[Çözülecek Problemler]
a: Film yazısında "Henüz üniversite öğrencisiyken" sözlerinin geçtiği yerden başlayıp "yani hissedebilen başarıyor." sözlerinden sonra biten kısmı, "tulumun" yerine "kemençenin" koyarak yeniden yazar mısın?
b: Film yazısına göre şu ifadeler doğru mu: (i) Film 1915’i anlatıyor. (ii) Yazar, üniversite öğrencisiyken Karadeniz’de uzunca kalmıştır. (iii) Filmin Karadeniz kısmı hızlı akan görüntülerle ilerliyor. Her biri için evet ya da hayır deyip metinden belirleyici sözleri aynen aktar.

[Metin Bölümü]
Henüz üniversite öğrencisiyken uzunca kaldığım Karadeniz’de Özcan Alper’in vizyondaki Rüzgarın Hatıraları’na da yansıtılan dalgaların görüntüsü beni kendine kilitleyince, Nazım’ın “oy Karadeniz’in gümüş telleri” mısrasında da geçen o teller bakışlarımdan kanıma karışmıştı. Bu anımı tekrar yaşattığı için yönetmene teşekkür ediyorum.
Ve Kazım Koyuncu ve ekibi olmasaydı, Hayde şarkısında söz arasındaki solo tulumun Karadeniz’in hırçın dalgalarının sesi, yüzü, gücü olabilmesi ve dinleyicisinin içini de aynı hırçınlıkla sevebilmesi, dövebilmesi mümkün müydü? Alper görüntüyle başarmış bunu, kimi ise müzikle; yani hissedebilen başarıyor.
Rüzgarın Hatıraları, hızlı başlayan sahnelerini aniden yavaşlatıyor, pastelleştiriyor ve konuyu ağdalaştırıyor. Alper, Gelecek Uzun Sürer’de yaşattığı hayalkırıklığının ardından yeniden Karadeniz’e kadrajını çeviriyor ve muhtemelen Sonbahar’ındaki konuyu işleyiş tarzını ve güzelim görselliği tekrarlayarak toparlanmak istiyordu. Ancak filmin Karadeniz kısmı başlayınca sürekli manzara görüntüleri izletiyor, bazen salyangoz yürüyüş hızı eşliğinde.
1943’te Türkiye’nin Nazi hayranlığına şöyle bir değinerek geçen film, bununla çok iyi bir iş yapıyor. 1915’ten de eskiye dayanan Alman-Türk işbirliğinde daha çok Almanya’nın hakimiyeti ve yönlendiriciliği baskındır. Han ve Tan matbaası baskınını yansıtmayı başaran yönetmen, ölümsüz “öfkeli kalabalığın” Aram’ın peşinde olduğunu öne sürerek Aram’ın sınırdışına çıkmasına zemin hazırlıyor. Karadeniz sahillerine böylece ulaşabiliyoruz.
1915 demişken, filmde 1915 geçiyor ama bunun ne anlama geldiği ortaya konmuyor. Film 1915’i anlatmıyor. Ermeniler, Süryaniler, Lazlar bu topraklarda azınlık mıdır, azınlıklaştırılmış mıdır? Siz hangisini kullanmayı tercih edersiniz? Filmde 1915’in soykırım olarak resmedildiği, anlatıldığı herhangi bir sahne var mı? Ben rastlamadım.

[Sağlanan Veriler]
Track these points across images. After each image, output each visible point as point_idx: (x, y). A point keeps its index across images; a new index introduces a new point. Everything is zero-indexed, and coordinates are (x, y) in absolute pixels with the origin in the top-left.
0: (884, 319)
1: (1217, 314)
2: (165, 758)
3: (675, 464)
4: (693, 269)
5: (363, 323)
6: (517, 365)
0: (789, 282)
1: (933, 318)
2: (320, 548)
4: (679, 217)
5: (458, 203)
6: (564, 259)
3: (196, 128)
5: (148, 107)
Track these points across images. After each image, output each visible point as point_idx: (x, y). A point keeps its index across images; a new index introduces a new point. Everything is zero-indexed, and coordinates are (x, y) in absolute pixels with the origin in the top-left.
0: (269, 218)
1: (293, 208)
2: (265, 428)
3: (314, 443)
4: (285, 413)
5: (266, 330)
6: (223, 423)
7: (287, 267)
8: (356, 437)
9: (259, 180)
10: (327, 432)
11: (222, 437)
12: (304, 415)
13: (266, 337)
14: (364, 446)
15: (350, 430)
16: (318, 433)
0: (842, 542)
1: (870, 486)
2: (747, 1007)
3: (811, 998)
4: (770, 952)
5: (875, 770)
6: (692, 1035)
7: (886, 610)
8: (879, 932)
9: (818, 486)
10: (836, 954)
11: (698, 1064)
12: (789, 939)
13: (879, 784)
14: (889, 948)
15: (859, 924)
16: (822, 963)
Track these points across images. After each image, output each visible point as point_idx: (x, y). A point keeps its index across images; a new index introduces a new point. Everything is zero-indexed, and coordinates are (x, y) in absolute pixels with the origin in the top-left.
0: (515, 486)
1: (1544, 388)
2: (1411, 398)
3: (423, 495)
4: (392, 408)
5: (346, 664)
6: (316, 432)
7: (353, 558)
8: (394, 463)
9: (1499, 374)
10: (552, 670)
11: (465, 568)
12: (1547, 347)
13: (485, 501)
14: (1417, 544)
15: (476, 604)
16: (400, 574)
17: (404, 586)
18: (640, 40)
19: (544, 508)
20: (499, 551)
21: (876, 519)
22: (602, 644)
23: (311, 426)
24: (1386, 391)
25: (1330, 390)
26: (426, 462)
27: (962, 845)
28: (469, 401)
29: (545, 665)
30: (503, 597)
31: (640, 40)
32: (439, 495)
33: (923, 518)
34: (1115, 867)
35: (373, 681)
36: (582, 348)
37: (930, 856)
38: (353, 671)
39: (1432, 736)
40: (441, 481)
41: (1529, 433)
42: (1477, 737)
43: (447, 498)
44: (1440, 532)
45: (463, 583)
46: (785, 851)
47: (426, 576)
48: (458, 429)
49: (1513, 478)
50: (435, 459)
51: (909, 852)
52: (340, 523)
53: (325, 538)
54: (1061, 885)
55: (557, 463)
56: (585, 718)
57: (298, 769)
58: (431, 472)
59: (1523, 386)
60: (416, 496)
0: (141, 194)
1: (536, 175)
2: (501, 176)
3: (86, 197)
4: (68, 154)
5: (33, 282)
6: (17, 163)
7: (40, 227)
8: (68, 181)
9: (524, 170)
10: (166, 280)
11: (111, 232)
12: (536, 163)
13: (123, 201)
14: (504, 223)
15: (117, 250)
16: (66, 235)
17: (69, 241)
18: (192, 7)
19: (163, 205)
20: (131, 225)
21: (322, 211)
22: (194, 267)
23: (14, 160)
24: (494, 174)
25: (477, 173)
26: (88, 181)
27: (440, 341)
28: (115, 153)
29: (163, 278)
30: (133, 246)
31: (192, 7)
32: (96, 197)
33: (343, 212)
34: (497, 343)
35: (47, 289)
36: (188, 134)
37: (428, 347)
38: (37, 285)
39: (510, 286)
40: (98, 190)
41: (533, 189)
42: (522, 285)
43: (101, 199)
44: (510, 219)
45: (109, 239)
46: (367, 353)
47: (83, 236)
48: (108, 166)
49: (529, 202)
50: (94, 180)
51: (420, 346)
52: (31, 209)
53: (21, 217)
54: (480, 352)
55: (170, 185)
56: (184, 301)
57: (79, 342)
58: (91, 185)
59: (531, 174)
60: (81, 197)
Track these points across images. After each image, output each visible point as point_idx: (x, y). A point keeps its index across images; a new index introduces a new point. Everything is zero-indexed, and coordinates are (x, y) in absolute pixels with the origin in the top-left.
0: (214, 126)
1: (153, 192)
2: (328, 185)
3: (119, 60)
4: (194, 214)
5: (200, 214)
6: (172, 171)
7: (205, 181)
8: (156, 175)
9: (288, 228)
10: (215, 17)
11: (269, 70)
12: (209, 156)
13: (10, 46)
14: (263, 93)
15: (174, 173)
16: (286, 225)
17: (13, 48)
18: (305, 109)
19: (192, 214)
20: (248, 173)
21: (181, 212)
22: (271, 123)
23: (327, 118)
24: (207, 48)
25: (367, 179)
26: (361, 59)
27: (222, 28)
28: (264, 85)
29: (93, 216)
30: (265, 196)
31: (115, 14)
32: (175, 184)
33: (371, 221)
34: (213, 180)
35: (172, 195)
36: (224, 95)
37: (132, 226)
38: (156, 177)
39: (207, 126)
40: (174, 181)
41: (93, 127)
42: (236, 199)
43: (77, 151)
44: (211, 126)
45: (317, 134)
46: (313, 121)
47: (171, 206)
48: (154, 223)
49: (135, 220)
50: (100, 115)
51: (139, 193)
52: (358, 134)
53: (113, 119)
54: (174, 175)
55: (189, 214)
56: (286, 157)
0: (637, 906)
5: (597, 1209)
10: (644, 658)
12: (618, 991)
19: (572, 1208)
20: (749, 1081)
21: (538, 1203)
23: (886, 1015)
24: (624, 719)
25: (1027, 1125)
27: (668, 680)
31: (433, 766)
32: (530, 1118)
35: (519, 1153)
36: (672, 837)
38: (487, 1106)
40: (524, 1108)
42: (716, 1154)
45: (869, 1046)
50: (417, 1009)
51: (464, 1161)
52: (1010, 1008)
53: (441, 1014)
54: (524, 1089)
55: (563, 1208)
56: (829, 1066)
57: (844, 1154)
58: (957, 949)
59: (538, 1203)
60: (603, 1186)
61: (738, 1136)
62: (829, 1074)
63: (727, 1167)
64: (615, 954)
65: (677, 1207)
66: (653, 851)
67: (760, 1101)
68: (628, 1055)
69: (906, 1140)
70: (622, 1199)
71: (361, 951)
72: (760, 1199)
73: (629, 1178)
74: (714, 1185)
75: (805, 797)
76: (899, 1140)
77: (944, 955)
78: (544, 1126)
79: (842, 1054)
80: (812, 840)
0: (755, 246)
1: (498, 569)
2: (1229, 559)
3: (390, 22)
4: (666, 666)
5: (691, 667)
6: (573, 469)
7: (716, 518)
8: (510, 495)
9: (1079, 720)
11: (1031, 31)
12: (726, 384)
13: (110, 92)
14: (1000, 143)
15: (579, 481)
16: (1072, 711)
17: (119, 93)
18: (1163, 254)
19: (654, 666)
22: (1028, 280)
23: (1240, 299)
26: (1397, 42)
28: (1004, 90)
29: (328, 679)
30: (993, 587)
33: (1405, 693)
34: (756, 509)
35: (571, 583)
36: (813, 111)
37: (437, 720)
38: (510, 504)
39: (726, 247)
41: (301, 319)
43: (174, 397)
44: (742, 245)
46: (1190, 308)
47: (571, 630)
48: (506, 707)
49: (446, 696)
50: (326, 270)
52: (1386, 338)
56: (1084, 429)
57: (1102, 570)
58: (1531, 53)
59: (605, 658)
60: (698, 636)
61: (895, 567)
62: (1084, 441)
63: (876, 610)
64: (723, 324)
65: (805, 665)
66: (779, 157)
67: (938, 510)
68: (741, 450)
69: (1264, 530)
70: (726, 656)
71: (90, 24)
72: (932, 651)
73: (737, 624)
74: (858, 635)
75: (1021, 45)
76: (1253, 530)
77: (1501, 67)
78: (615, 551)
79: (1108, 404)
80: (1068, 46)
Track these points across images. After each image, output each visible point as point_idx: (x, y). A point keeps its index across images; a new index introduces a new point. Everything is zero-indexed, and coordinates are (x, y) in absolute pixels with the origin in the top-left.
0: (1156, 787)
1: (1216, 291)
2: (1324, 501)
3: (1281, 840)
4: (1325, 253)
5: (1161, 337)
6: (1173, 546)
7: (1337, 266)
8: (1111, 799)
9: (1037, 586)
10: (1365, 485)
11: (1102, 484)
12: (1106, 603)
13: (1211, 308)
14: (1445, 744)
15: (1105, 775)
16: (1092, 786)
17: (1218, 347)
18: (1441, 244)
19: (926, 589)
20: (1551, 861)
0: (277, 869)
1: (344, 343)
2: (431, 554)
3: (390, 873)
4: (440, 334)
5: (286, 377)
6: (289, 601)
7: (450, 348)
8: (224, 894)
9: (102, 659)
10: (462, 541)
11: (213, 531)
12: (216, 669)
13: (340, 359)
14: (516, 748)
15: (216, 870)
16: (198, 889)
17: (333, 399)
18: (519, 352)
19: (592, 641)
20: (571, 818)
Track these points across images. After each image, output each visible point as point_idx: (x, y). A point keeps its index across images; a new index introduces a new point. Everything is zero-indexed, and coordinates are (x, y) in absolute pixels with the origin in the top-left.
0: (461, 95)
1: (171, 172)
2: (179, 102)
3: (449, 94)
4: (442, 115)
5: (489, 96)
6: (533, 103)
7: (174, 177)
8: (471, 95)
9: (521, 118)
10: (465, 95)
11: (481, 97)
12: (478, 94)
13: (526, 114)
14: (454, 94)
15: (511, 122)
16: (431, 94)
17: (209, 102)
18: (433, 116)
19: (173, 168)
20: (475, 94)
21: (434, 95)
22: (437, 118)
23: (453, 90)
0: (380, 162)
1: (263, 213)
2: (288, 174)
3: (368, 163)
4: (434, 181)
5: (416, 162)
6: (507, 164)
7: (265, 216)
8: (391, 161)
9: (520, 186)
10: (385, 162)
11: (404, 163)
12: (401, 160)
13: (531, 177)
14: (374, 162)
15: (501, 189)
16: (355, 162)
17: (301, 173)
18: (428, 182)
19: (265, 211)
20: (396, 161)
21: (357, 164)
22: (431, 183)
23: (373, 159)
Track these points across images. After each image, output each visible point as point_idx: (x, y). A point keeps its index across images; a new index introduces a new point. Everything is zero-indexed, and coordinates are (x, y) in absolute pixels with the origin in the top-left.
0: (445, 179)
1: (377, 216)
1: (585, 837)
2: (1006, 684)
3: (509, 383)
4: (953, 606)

[Çözüm Seti]
a:
Henüz üniversite öğrencisiyken uzunca kaldığım Karadeniz’de Özcan Alper’in vizyondaki Rüzgarın Hatıraları’na da yansıtılan dalgaların görüntüsü beni kendine kilitleyince, Nazım’ın “oy Karadeniz’in gümüş telleri” mısrasında da geçen o teller bakışlarımdan kanıma karışmıştı. Bu anımı tekrar yaşattığı için yönetmene teşekkür ediyorum.
Ve Kazım Koyuncu ve ekibi olmasaydı, Hayde şarkısında söz arasındaki solo kemençenin Karadeniz’in hırçın dalgalarının sesi, yüzü, gücü olabilmesi ve dinleyicisinin içini de aynı hırçınlıkla sevebilmesi, dövebilmesi mümkün müydü? Alper görüntüyle başarmış bunu, kimi ise müzikle; yani hissedebilen başarıyor.

b:
(i) Hayır: "Film 1915’i anlatmıyor."
(ii) Evet: "Henüz üniversite öğrencisiyken uzunca kaldığım Karadeniz’de"
(iii) Hayır: "sürekli manzara görüntüleri izletiyor, bazen salyangoz yürüyüş hızı eşliğinde."